- [WORK REQUEST]: Beginning with the line that holds "17 | 4.09 | 1.27 | 24 |" in the data below, give again every line through the one that holds "720 | | | 5.21 | | |", exactly as written.

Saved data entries
________

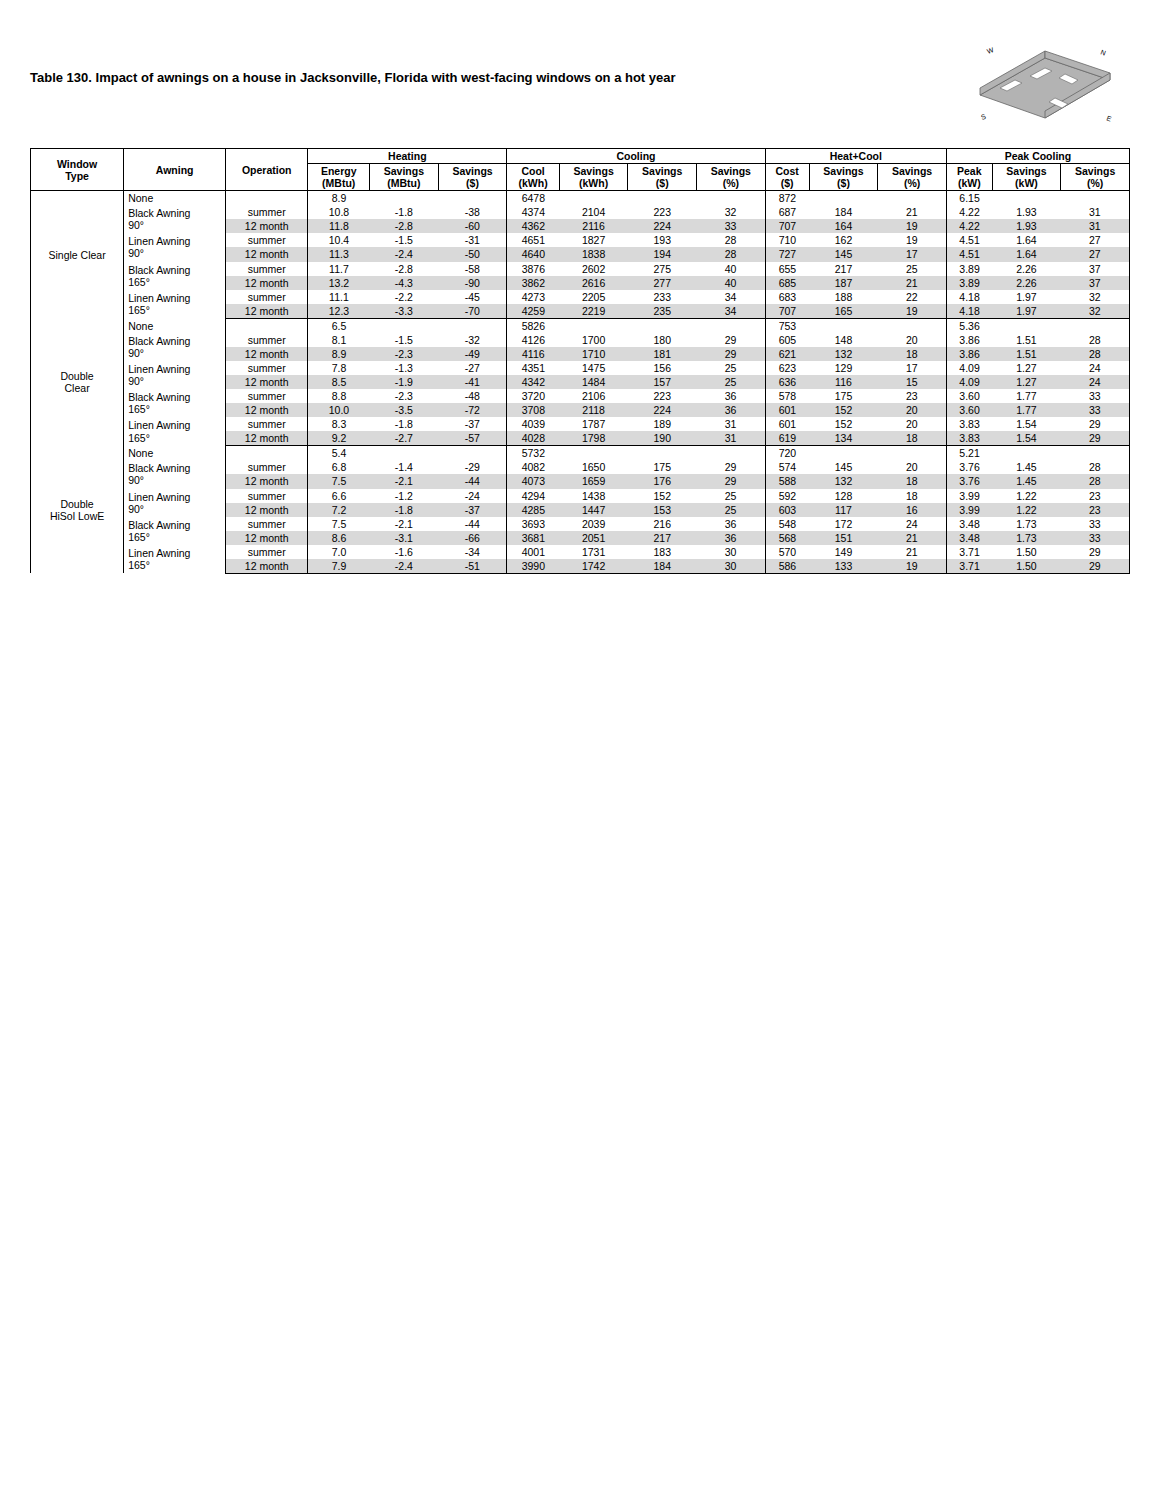Table 130. Impact of awnings on a house in Jacksonville, Florida with west-facing windows on a hot year
House plan orientation icon W N S E
| Window Type | Awning | Operation | Heating | Cooling | Heat+Cool | Peak Cooling |
| --- | --- | --- | --- | --- | --- | --- |
| Energy (MBtu) | Savings (MBtu) | Savings ($) | Cool (kWh) | Savings (kWh) | Savings ($) | Savings (%) | Cost ($) | Savings ($) | Savings (%) | Peak (kW) | Savings (kW) | Savings (%) |
| Single Clear | None | | 8.9 | | | 6478 | | | | 872 | | | 6.15 | | |
| Black Awning 90° | summer | 10.8 | -1.8 | -38 | 4374 | 2104 | 223 | 32 | 687 | 184 | 21 | 4.22 | 1.93 | 31 |
| 12 month | 11.8 | -2.8 | -60 | 4362 | 2116 | 224 | 33 | 707 | 164 | 19 | 4.22 | 1.93 | 31 |
| Linen Awning 90° | summer | 10.4 | -1.5 | -31 | 4651 | 1827 | 193 | 28 | 710 | 162 | 19 | 4.51 | 1.64 | 27 |
| 12 month | 11.3 | -2.4 | -50 | 4640 | 1838 | 194 | 28 | 727 | 145 | 17 | 4.51 | 1.64 | 27 |
| Black Awning 165° | summer | 11.7 | -2.8 | -58 | 3876 | 2602 | 275 | 40 | 655 | 217 | 25 | 3.89 | 2.26 | 37 |
| 12 month | 13.2 | -4.3 | -90 | 3862 | 2616 | 277 | 40 | 685 | 187 | 21 | 3.89 | 2.26 | 37 |
| Linen Awning 165° | summer | 11.1 | -2.2 | -45 | 4273 | 2205 | 233 | 34 | 683 | 188 | 22 | 4.18 | 1.97 | 32 |
| 12 month | 12.3 | -3.3 | -70 | 4259 | 2219 | 235 | 34 | 707 | 165 | 19 | 4.18 | 1.97 | 32 |
| Double Clear | None | | 6.5 | | | 5826 | | | | 753 | | | 5.36 | | |
| Black Awning 90° | summer | 8.1 | -1.5 | -32 | 4126 | 1700 | 180 | 29 | 605 | 148 | 20 | 3.86 | 1.51 | 28 |
| 12 month | 8.9 | -2.3 | -49 | 4116 | 1710 | 181 | 29 | 621 | 132 | 18 | 3.86 | 1.51 | 28 |
| Linen Awning 90° | summer | 7.8 | -1.3 | -27 | 4351 | 1475 | 156 | 25 | 623 | 129 | 17 | 4.09 | 1.27 | 24 |
| 12 month | 8.5 | -1.9 | -41 | 4342 | 1484 | 157 | 25 | 636 | 116 | 15 | 4.09 | 1.27 | 24 |
| Black Awning 165° | summer | 8.8 | -2.3 | -48 | 3720 | 2106 | 223 | 36 | 578 | 175 | 23 | 3.60 | 1.77 | 33 |
| 12 month | 10.0 | -3.5 | -72 | 3708 | 2118 | 224 | 36 | 601 | 152 | 20 | 3.60 | 1.77 | 33 |
| Linen Awning 165° | summer | 8.3 | -1.8 | -37 | 4039 | 1787 | 189 | 31 | 601 | 152 | 20 | 3.83 | 1.54 | 29 |
| 12 month | 9.2 | -2.7 | -57 | 4028 | 1798 | 190 | 31 | 619 | 134 | 18 | 3.83 | 1.54 | 29 |
| Double HiSol LowE | None | | 5.4 | | | 5732 | | | | 720 | | | 5.21 | | |
| Black Awning 90° | summer | 6.8 | -1.4 | -29 | 4082 | 1650 | 175 | 29 | 574 | 145 | 20 | 3.76 | 1.45 | 28 |
| 12 month | 7.5 | -2.1 | -44 | 4073 | 1659 | 176 | 29 | 588 | 132 | 18 | 3.76 | 1.45 | 28 |
| Linen Awning 90° | summer | 6.6 | -1.2 | -24 | 4294 | 1438 | 152 | 25 | 592 | 128 | 18 | 3.99 | 1.22 | 23 |
| 12 month | 7.2 | -1.8 | -37 | 4285 | 1447 | 153 | 25 | 603 | 117 | 16 | 3.99 | 1.22 | 23 |
| Black Awning 165° | summer | 7.5 | -2.1 | -44 | 3693 | 2039 | 216 | 36 | 548 | 172 | 24 | 3.48 | 1.73 | 33 |
| 12 month | 8.6 | -3.1 | -66 | 3681 | 2051 | 217 | 36 | 568 | 151 | 21 | 3.48 | 1.73 | 33 |
| Linen Awning 165° | summer | 7.0 | -1.6 | -34 | 4001 | 1731 | 183 | 30 | 570 | 149 | 21 | 3.71 | 1.50 | 29 |
| 12 month | 7.9 | -2.4 | -51 | 3990 | 1742 | 184 | 30 | 586 | 133 | 19 | 3.71 | 1.50 | 29 |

________

- [RESULT OF THIS EXERCISE]:
| Linen Awning 90° | summer | 7.8 | -1.3 | -27 | 4351 | 1475 | 156 | 25 | 623 | 129 | 17 | 4.09 | 1.27 | 24 |
| 12 month | 8.5 | -1.9 | -41 | 4342 | 1484 | 157 | 25 | 636 | 116 | 15 | 4.09 | 1.27 | 24 |
| Black Awning 165° | summer | 8.8 | -2.3 | -48 | 3720 | 2106 | 223 | 36 | 578 | 175 | 23 | 3.60 | 1.77 | 33 |
| 12 month | 10.0 | -3.5 | -72 | 3708 | 2118 | 224 | 36 | 601 | 152 | 20 | 3.60 | 1.77 | 33 |
| Linen Awning 165° | summer | 8.3 | -1.8 | -37 | 4039 | 1787 | 189 | 31 | 601 | 152 | 20 | 3.83 | 1.54 | 29 |
| 12 month | 9.2 | -2.7 | -57 | 4028 | 1798 | 190 | 31 | 619 | 134 | 18 | 3.83 | 1.54 | 29 |
| Double HiSol LowE | None | | 5.4 | | | 5732 | | | | 720 | | | 5.21 | | |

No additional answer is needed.